Nurse who left the NHS: the loss of my role was like a bereavement
I was an experienced nurse working in a fantastic team of staff. Following a reshuffle, our ward manager was replaced by someone who was known for being a bully. She frequently made comments and used language inappropriate for the role. Her victimisation of me began immediately. On one occasion, due to staff sickness I was expected to do the jobs of four other people and was reprimanded when I objected. I was expected to attend meetings on my days off. I was constantly ridiculed and told that medical staff had criticised me even though, when questioned, they quite clearly had not. On one occasion I was physically pushed out of the way. This went on for over a year and, along with the treatment of me that followed, had a devastating effect on my psychological health. I was having panic attacks and suicidal thoughts.
I took out a grievance and was immediately moved to an area where I had no previous experience or expertise. Unable to continue working I was signed off sick with work-related stress. My bullying complaint was not investigated properly and not upheld. I believed that I had been targeted as I had previously raised concerns about patient care. I appealed against the decision and with the support of a union representative and witnesses, I won. But the bully remained in post and I was offered a job in another area, at a lower grade. I was advised by my union that I was being constructively dismissed and not to return to work. I negotiated an exit strategy with payment of a tax-free lump sum under one of the now-outlawed compromise agreements. I am now in receipt of an NHS permanent injury benefit which guarantees me a tax-free income, in excess of what I was previously earning, for the rest of my natural life. I now work for a private company in a non-clinical setting. The loss of my clinical role has been like a bereavement and not a day goes by when I do not think about the injustice of my case.
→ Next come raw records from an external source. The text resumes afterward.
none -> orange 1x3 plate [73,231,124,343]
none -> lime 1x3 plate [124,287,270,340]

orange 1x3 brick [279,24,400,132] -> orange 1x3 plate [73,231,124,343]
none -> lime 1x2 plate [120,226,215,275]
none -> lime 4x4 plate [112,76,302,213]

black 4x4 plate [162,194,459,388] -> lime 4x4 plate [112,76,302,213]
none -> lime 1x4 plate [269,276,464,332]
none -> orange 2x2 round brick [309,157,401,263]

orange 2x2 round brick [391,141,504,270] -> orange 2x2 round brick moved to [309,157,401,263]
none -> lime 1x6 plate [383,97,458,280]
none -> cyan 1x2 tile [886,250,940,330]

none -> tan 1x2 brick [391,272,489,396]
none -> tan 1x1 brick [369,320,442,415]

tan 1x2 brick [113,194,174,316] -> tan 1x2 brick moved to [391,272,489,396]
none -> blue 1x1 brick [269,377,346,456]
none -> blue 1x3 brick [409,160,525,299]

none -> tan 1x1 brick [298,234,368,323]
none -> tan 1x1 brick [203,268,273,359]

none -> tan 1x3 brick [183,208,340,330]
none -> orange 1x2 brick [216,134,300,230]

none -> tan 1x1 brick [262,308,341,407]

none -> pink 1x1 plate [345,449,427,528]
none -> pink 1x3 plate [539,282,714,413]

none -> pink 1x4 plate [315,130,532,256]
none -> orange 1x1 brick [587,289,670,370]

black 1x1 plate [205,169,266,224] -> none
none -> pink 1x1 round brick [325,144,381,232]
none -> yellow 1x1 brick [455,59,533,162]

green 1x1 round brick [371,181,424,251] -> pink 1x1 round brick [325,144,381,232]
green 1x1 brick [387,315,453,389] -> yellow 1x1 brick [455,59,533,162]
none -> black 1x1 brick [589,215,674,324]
NHS manager: the bullies have wrecked my career
There is an endemic culture of bullying at the hospital trust I work at. Colleagues have been suspended for raising concerns over unsafe patient care and allegations of abuse towards patients. One colleague had to leave her job after whistleblowing and is undergoing counselling for post-traumatic stress disorder. In my case, the bullying was incessant – my line manager would call me in the evening at home telling me to take time off work and encouraging me see my GP as, in her opinion, I was unwell – I wasn’t. She insisted that I had to contact her every morning to tell her where I was, even at work. Other senior people soon started to target me and I would be admonished for the smallest of errors and for things I hadn’t done. Because of the seniority of these people, other members of staff began to pull away, and I soon became isolated. By this time, I had gone to see my GP who had diagnosed me with severe depression. I have had suicidal thoughts – occasionally I still do. I’ve been demoted and moved into a job where I have no experience and I’ve been offered no training; I’m being set up to fail. I’m resigned to the fact that I will have to leave the trust at some point, as I can’t carry on. The bullies have wrecked my career in the NHS, and my confidence in my ability has evaporated. The whole experience has had a profound effect on me – cheerful confidence has been replaced by paranoia and distrust; I will never be the same person again. To this day I do not know what I did wrong – if anything.